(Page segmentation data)
=== Section Start ===

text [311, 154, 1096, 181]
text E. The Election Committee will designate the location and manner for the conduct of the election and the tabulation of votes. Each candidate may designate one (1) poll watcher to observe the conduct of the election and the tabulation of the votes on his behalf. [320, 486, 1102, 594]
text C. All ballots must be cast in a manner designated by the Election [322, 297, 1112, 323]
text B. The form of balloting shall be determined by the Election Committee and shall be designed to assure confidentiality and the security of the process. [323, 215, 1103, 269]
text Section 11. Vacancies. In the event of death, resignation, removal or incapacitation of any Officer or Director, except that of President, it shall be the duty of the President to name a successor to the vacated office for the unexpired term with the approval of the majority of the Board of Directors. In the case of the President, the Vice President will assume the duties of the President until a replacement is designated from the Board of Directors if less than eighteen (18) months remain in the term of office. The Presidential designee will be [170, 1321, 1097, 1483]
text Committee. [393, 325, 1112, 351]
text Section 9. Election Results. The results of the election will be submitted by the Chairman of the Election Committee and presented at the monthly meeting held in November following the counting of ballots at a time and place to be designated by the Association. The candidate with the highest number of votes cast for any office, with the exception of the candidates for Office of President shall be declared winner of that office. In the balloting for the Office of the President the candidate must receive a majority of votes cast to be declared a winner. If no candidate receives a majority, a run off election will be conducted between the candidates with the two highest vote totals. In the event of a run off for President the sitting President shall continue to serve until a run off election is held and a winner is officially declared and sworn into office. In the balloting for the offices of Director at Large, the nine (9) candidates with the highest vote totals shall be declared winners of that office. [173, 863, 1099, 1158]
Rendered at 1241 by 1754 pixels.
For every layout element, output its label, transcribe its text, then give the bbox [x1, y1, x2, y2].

=== Section End ===

Problem statement:
Transcribe the data above verbatim.

Expected answer:
text [311, 154, 1096, 181]
text E. The Election Committee will designate the location and manner for the conduct of the election and the tabulation of votes. Each candidate may designate one (1) poll watcher to observe the conduct of the election and the tabulation of the votes on his behalf. [320, 486, 1102, 594]
text C. All ballots must be cast in a manner designated by the Election [322, 297, 1112, 323]
text B. The form of balloting shall be determined by the Election Committee and shall be designed to assure confidentiality and the security of the process. [323, 215, 1103, 269]
text Section 11. Vacancies. In the event of death, resignation, removal or incapacitation of any Officer or Director, except that of President, it shall be the duty of the President to name a successor to the vacated office for the unexpired term with the approval of the majority of the Board of Directors. In the case of the President, the Vice President will assume the duties of the President until a replacement is designated from the Board of Directors if less than eighteen (18) months remain in the term of office. The Presidential designee will be [170, 1321, 1097, 1483]
text Committee. [393, 325, 1112, 351]
text Section 9. Election Results. The results of the election will be submitted by the Chairman of the Election Committee and presented at the monthly meeting held in November following the counting of ballots at a time and place to be designated by the Association. The candidate with the highest number of votes cast for any office, with the exception of the candidates for Office of President shall be declared winner of that office. In the balloting for the Office of the President the candidate must receive a majority of votes cast to be declared a winner. If no candidate receives a majority, a run off election will be conducted between the candidates with the two highest vote totals. In the event of a run off for President the sitting President shall continue to serve until a run off election is held and a winner is officially declared and sworn into office. In the balloting for the offices of Director at Large, the nine (9) candidates with the highest vote totals shall be declared winners of that office. [173, 863, 1099, 1158]
Rendered at 1241 by 1754 pixels.
For every layout element, output its label, transcribe its text, then give the bbox [x1, y1, x2, y2].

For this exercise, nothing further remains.